Bob Breunig, the esteemed director of the Australian National University’s Tax and Transfer Policy Institute, has issued a chilling diagnosis of the modern economy: we are hurtling towards a neo-feudal society. Speaking before a parliamentary committee on capital gains tax, Breunig shattered the common misconception that economic inequality is a battle between the young and the old. Instead, he argued, the true dividing line is drawn by property ownership within the exact same generation. Your future prosperity is now overwhelmingly determined not by your education or work ethic, but by whether your parents own land. This structural inequality is a profound warning for rapidly developing economies like Kenya, where the skyrocketing real estate markets in Nairobi and its environs threaten to lock out an entire generation of young professionals from ever achieving the dream of homeownership.
For years, the political narrative has comfortably framed the housing crisis as greedy "boomers" hoarding wealth at the expense of struggling millennials. Breunig categorically rejects this simplistic view. "If you are young and your parents have a lot of assets, those assets will eventually come to you," he explained. Therefore, the genuine disparity exists entirely within the younger generation—between the "haves," who stand to inherit millions in untaxed property wealth, and the "have-nots," who are condemned to a lifetime of exorbitant rent. This dynamic creates a modern aristocracy, where wealth is passively inherited rather than actively earned. In Nairobi, where prime real estate in areas like Kilimani and Kileleshwa trades for hundreds of millions of shillings, a similar inherited class system is rapidly taking root, quietly destroying the concept of social mobility.
The root cause of this neo-feudal drift lies heavily in outdated and heavily skewed tax legislation. Breunig's influential 2025 report demonstrated meticulously how the tax and transfer system has become dangerously generous to older, asset-rich citizens. Concessions on capital gains and negative gearing have effectively weaponized real estate, turning homes from essential shelter into hyper-lucrative, tax-shielded investment vehicles. The system fundamentally punishes labor while excessively rewarding land banking. The goal of reform, experts argue, is not to maliciously punish the elderly, but to level the playing field. "We should incentivise people to work hard and save," Breunig noted, implying that the current setup actively discourages productive economic contribution in favor of property speculation.

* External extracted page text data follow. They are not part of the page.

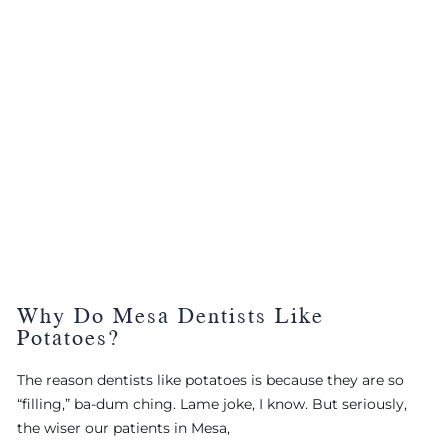
Why Do Mesa Dentists Like
Potatoes?
The reason dentists like potatoes is because they are so
“filling,” ba-dum ching. Lame joke, I know. But seriously,
the wiser our patients in Mesa,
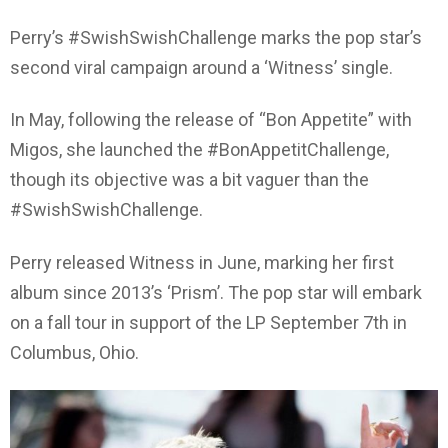
Perry’s #SwishSwishChallenge marks the pop star’s
second viral campaign around a ‘Witness’ single.
In May, following the release of “Bon Appetite” with
Migos, she launched the #BonAppetitChallenge,
though its objective was a bit vaguer than the
#SwishSwishChallenge.
Perry released Witness in June, marking her first
album since 2013’s ‘Prism’. The pop star will embark
on a fall tour in support of the LP September 7th in
Columbus, Ohio.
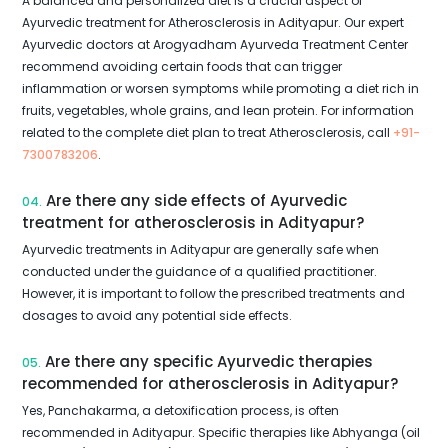
A balanced and personalized diet is a crucial aspect of
Ayurvedic treatment for Atherosclerosis in Adityapur. Our expert
Ayurvedic doctors at Arogyadham Ayurveda Treatment Center
recommend avoiding certain foods that can trigger
inflammation or worsen symptoms while promoting a diet rich in
fruits, vegetables, whole grains, and lean protein. For information
related to the complete diet plan to treat Atherosclerosis, call
+91-
7300783206
.
Are there any side effects of Ayurvedic
04.
treatment for atherosclerosis in Adityapur?
Ayurvedic treatments in Adityapur are generally safe when
conducted under the guidance of a qualified practitioner.
However, it is important to follow the prescribed treatments and
dosages to avoid any potential side effects.
Are there any specific Ayurvedic therapies
05.
recommended for atherosclerosis in Adityapur?
Yes, Panchakarma, a detoxification process, is often
recommended in Adityapur. Specific therapies like Abhyanga (oil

Australia's crisis should send alarm bells ringing through the corridors of Kenya's Ministry of Housing and Urban Development. Nairobi is currently experiencing an unprecedented construction boom, yet the vast majority of these high-rise developments remain entirely unaffordable for the average Kenyan worker. If Kenya fails to implement robust property taxation, effective capital gains measures, and aggressive affordable housing programs, it risks replicating the Australian disaster. The Kenyan government’s Affordable Housing Programme is a step in the right direction, but without addressing the speculative nature of land buying that drives up costs, the effort is akin to treating a symptom while ignoring the disease. The specter of millions of Kenyans forever locked into tenancy, paying off the mortgages of a wealthy elite, is a recipe for severe social instability.

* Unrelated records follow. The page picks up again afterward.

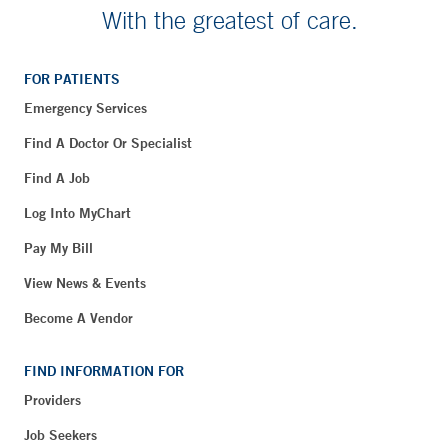
With the greatest of care.
FOR PATIENTS
Emergency Services
Find A Doctor Or Specialist
Find A Job
Log Into MyChart
Pay My Bill
View News & Events
Become A Vendor
FIND INFORMATION FOR
Providers
Job Seekers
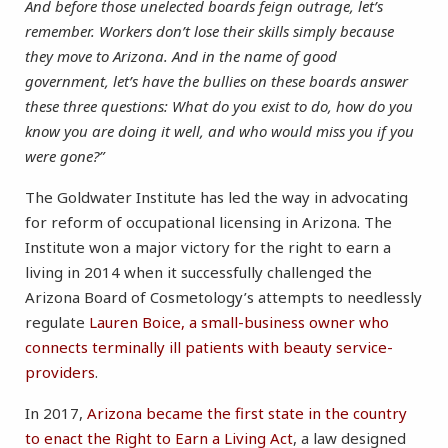
And before those unelected boards feign outrage, let’s
remember. Workers don’t lose their skills simply because
they move to Arizona. And in the name of good
government, let’s have the bullies on these boards answer
these three questions: What do you exist to do, how do you
know you are doing it well, and who would miss you if you
were gone?”
The Goldwater Institute has led the way in advocating
for reform of occupational licensing in Arizona. The
Institute won a major victory for the right to earn a
living in 2014 when it successfully challenged the
Arizona Board of Cosmetology’s attempts to needlessly
regulate
Lauren Boice, a small-business owner who
connects terminally ill patients with beauty service-
providers
.
In 2017,
Arizona became the first state in the country
to enact the Right to Earn a Living Act
, a law designed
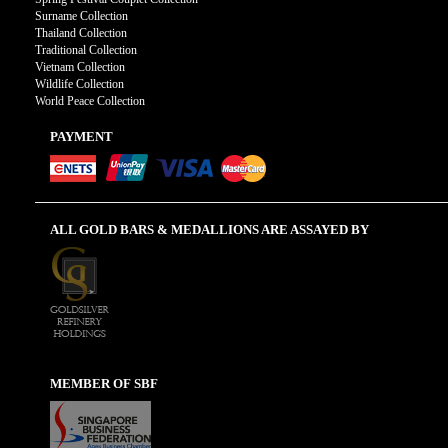
Surname Collection
Thailand Collection
Traditional Collection
Vietnam Collection
Wildlife Collection
World Peace Collection
PAYMENT
ALL GOLD BARS & MEDALLIONS ARE ASSAYED BY
MEMBER OF SBF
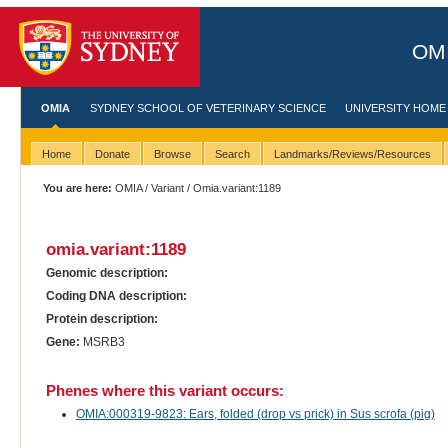
OMI
OMIA
SYDNEY SCHOOL OF VETERINARY SCIENCE
UNIVERSITY HOME
Home
Donate
Browse
Search
Landmarks/Reviews/Resources
You are here:
OMIA
/
Variant
/ Omia.variant:1189
omia.variant:1189
Genomic description:
Coding DNA description:
Protein description:
Gene:
MSRB3
Phenes where this variant occurs:
OMIA:000319-9823: Ears, folded (drop vs prick) in Sus scrofa (pig)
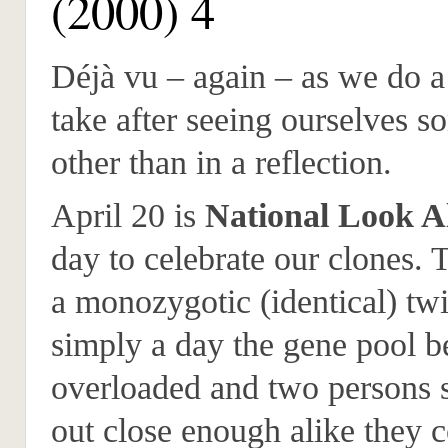
(2000) 4
Déjà vu – again – as we do a
take after seeing ourselves 
other than in a reflection.
April 20 is
National Look A
day to celebrate our clones. 
a monozygotic (identical) twi
simply a day the gene pool 
overloaded and two persons
out close enough alike they c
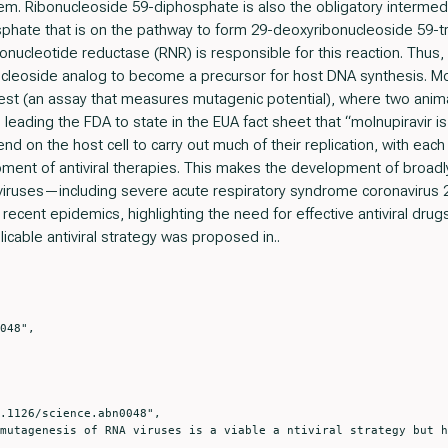
em. Ribonucleoside 59-diphosphate is also the obligatory intermedi
hate that is on the pathway to form 29-deoxyribonucleoside 59-tr
ucleotide reductase (RNR) is responsible for this reaction. Thus, 
cleoside analog to become a precursor for host DNA synthesis. Mo
 test (an assay that measures mutagenic potential), where two ani
, leading the FDA to state in the EUA fact sheet that “molnupiravir
 on the host cell to carry out much of their replication, with each 
ment of antiviral therapies. This makes the development of broadly ac
iruses—including severe acute respiratory syndrome coronavirus 2
ecent epidemics, highlighting the need for effective antiviral drugs 
cable antiviral strategy was proposed in..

Reversing the slide into neo-feudalism requires immense political courage. It demands taking on deeply entrenched lobby groups and restructuring the very foundations of how wealth is taxed. Governments must shift the tax burden away from income and heavily onto passive property accumulation. Furthermore, significant investments in high-density, high-quality public housing are essential to break the private market's monopoly on shelter. As Breunig grimly noted, while we may not be back to pre-French Revolution extremes just yet, the trajectory is undeniably clear. "A society that rewards the accident of birth over the dignity of labor is a society destined for failure," the warning stands, challenging policymakers worldwide to defuse this ticking economic time bomb.